*DATASET ENTRIES:*
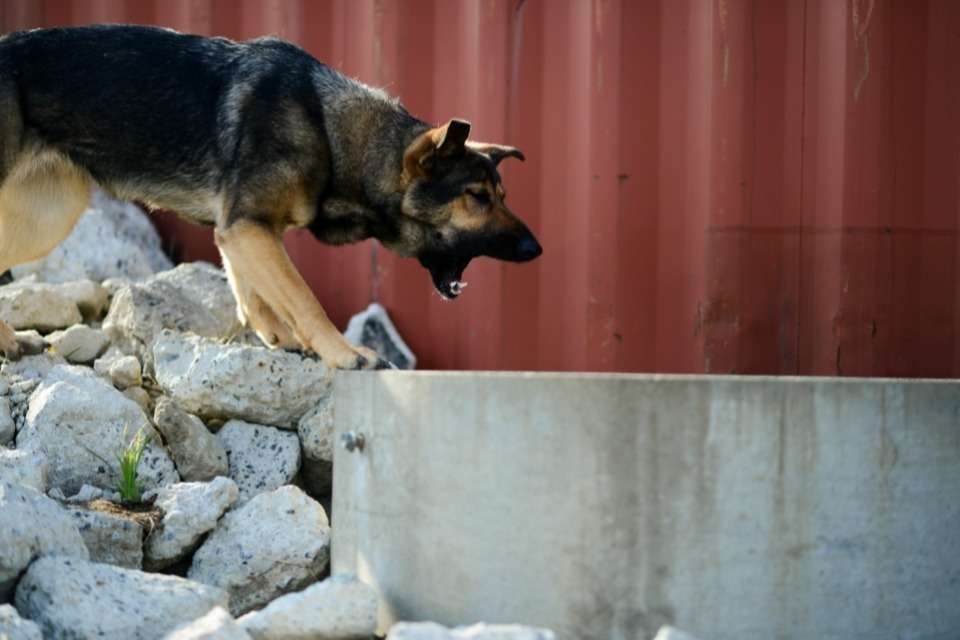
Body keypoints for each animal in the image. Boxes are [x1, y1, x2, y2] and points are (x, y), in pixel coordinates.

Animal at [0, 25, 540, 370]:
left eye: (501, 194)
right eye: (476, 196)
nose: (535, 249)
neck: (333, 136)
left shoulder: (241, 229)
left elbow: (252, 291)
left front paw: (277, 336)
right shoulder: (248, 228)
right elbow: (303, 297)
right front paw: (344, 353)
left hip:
...
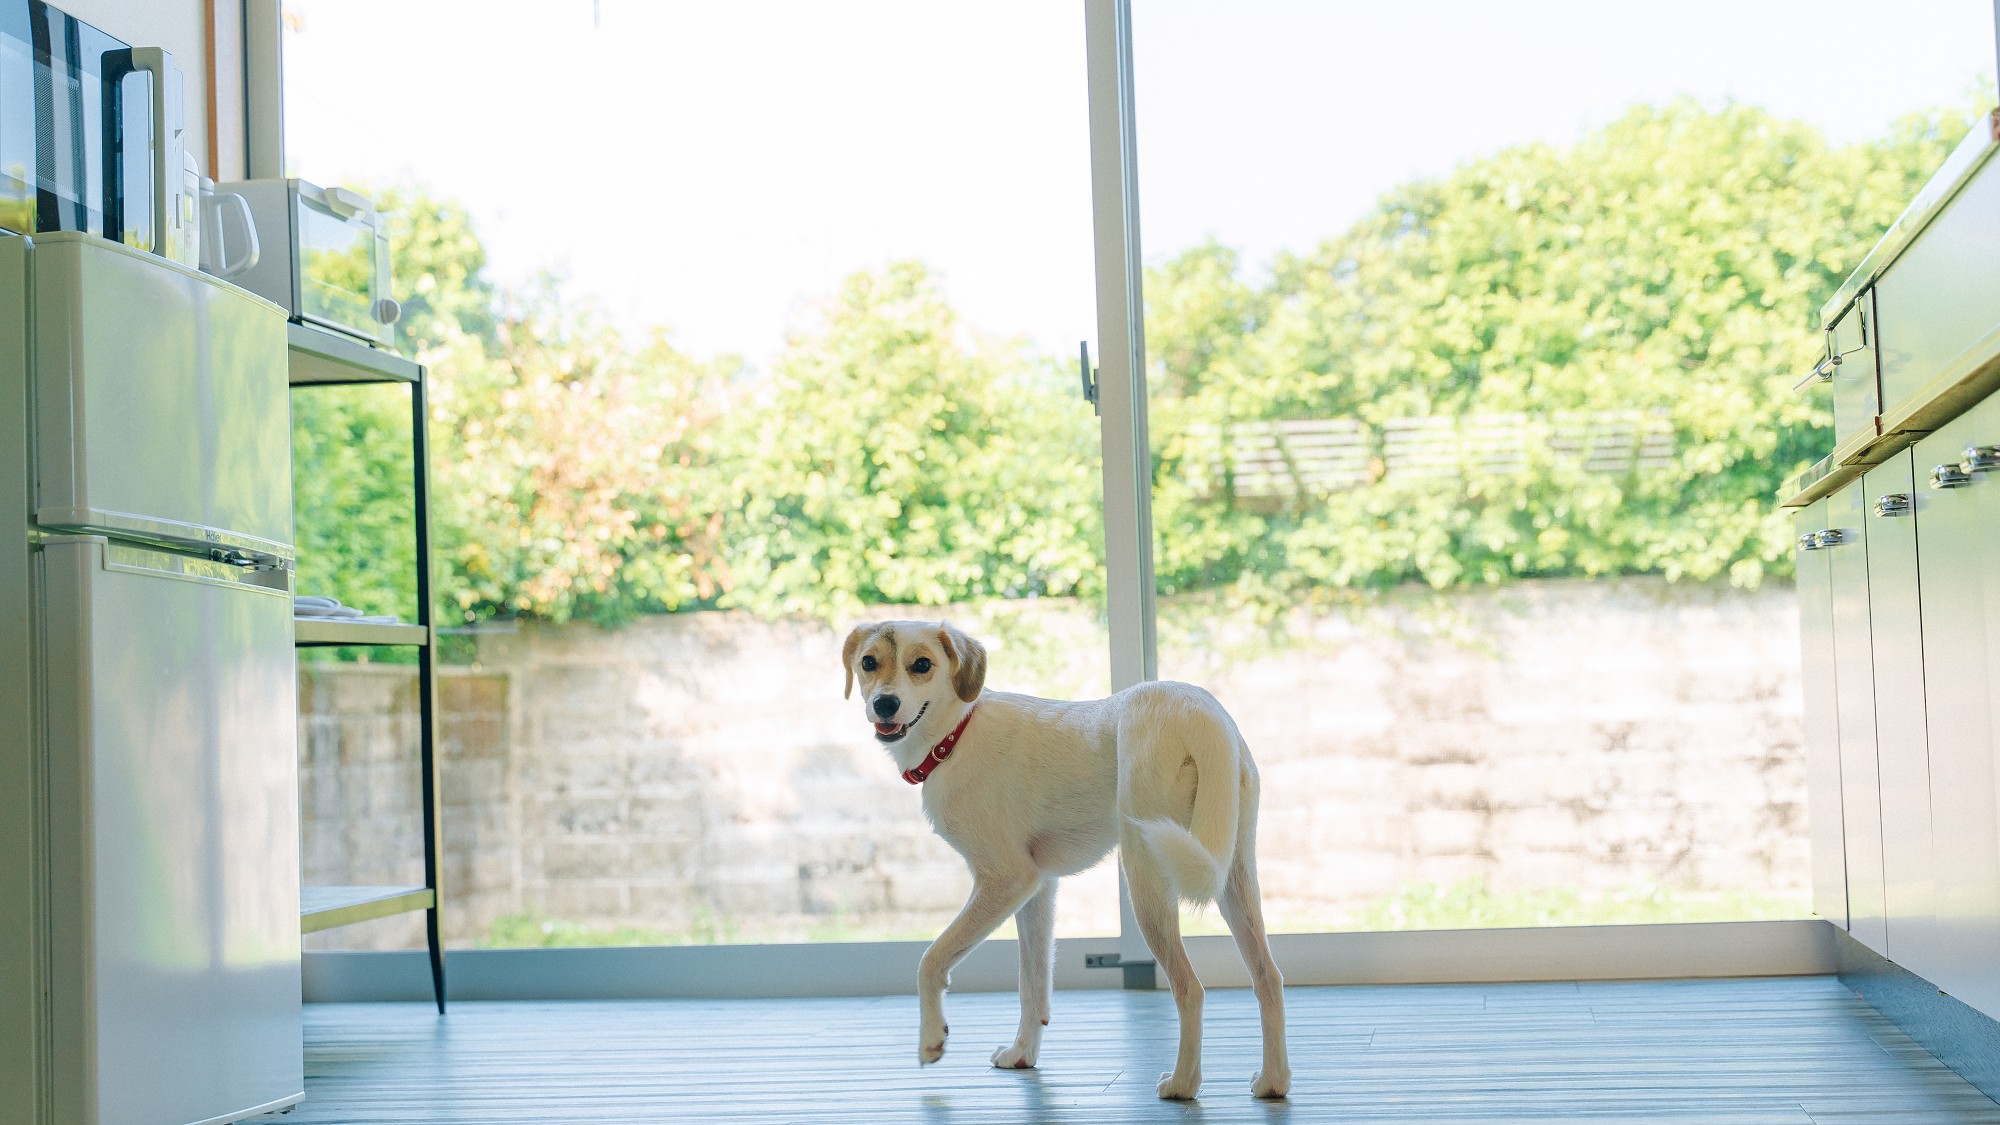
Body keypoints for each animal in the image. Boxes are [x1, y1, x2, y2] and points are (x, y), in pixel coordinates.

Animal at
* * *
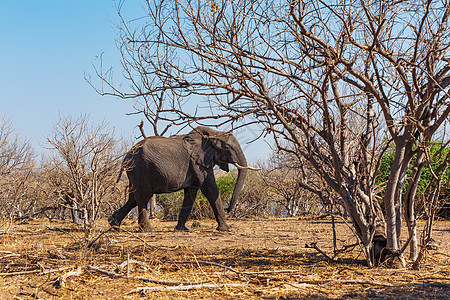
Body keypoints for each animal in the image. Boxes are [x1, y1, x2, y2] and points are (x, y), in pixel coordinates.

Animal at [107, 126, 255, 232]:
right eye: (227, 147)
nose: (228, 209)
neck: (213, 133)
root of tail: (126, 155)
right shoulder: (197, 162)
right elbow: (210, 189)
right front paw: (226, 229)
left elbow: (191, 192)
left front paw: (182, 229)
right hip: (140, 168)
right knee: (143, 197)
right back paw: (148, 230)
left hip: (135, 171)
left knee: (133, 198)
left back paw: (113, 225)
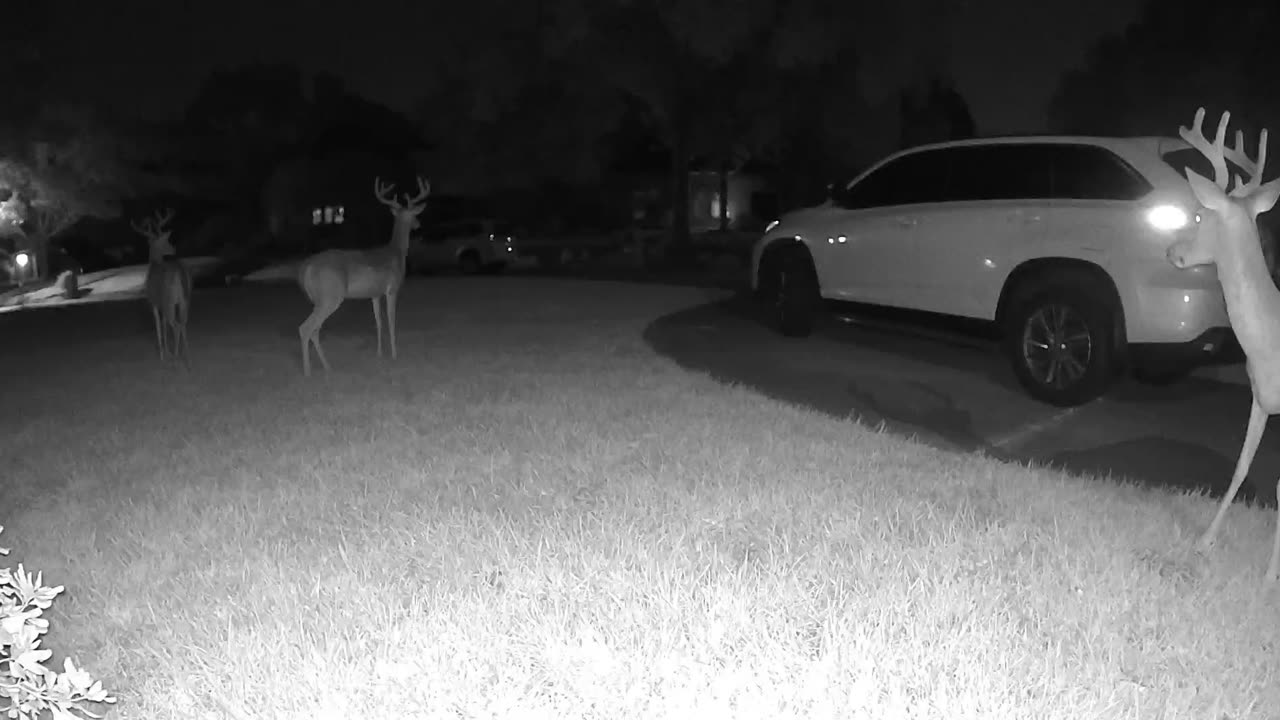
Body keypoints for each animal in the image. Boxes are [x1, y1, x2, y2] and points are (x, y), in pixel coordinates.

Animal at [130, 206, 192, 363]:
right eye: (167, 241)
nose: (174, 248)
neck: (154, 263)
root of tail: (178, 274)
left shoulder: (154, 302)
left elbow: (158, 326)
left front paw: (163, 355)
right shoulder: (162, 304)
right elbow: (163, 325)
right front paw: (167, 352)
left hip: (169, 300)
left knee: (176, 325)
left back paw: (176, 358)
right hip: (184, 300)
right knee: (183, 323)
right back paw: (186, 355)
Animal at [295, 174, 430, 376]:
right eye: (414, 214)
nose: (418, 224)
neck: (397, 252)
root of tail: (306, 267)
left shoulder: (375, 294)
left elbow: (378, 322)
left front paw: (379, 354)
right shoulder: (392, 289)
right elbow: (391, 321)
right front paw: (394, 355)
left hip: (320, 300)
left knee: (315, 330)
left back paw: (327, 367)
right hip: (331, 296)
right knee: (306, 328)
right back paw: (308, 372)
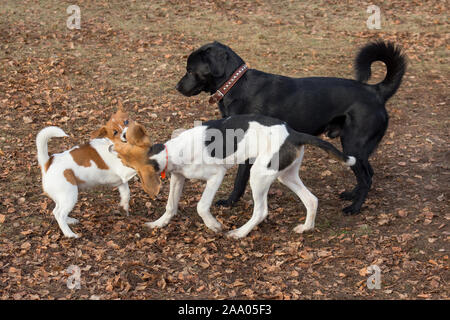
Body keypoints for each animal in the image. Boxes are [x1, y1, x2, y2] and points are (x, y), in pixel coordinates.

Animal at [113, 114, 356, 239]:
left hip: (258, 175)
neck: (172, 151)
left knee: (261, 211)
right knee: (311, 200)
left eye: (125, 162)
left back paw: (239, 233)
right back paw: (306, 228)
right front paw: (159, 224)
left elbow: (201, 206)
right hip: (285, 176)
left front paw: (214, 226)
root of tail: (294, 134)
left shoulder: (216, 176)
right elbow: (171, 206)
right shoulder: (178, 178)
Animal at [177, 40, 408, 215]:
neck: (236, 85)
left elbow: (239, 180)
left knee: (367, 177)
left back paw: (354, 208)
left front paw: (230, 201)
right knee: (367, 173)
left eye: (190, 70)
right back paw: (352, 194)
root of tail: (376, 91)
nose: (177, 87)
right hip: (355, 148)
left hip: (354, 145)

*EXERCISE GOAL:* Give again the stretch of lines above from the one with "neck: (213, 133)" through the one with "right back paw: (308, 372)", both ends kept, and copy no pictures.

*SOLUTION TO THE EXERCISE:*
neck: (213, 133)
root of tail: (126, 155)
right shoulder: (197, 162)
right elbow: (210, 189)
right front paw: (226, 229)
left elbow: (191, 192)
left front paw: (182, 229)
right hip: (140, 168)
right knee: (143, 197)
right back paw: (148, 230)
left hip: (135, 171)
left knee: (133, 198)
left back paw: (113, 225)
Body keypoints for each animal in the image. Boxes are [x1, y1, x2, y2] and points are (x, y), in pixel coordinates.

Animal at [130, 206, 192, 363]:
right eye: (167, 241)
nose: (174, 248)
neck: (154, 263)
root of tail: (178, 274)
left shoulder: (154, 302)
left elbow: (158, 326)
left front paw: (163, 355)
right shoulder: (162, 304)
right elbow: (163, 325)
right front paw: (167, 352)
left hip: (169, 300)
left knee: (176, 325)
left back paw: (176, 358)
right hip: (184, 300)
right knee: (183, 323)
right back paw: (186, 355)
Animal at [295, 174, 430, 376]:
right eye: (414, 214)
nose: (418, 224)
neck: (397, 252)
root of tail: (306, 267)
left shoulder: (375, 294)
left elbow: (378, 322)
left front paw: (379, 354)
right shoulder: (392, 289)
right elbow: (391, 321)
right front paw: (394, 355)
left hip: (320, 300)
left knee: (315, 330)
left back paw: (327, 367)
right hip: (331, 296)
right knee: (306, 328)
right back paw: (308, 372)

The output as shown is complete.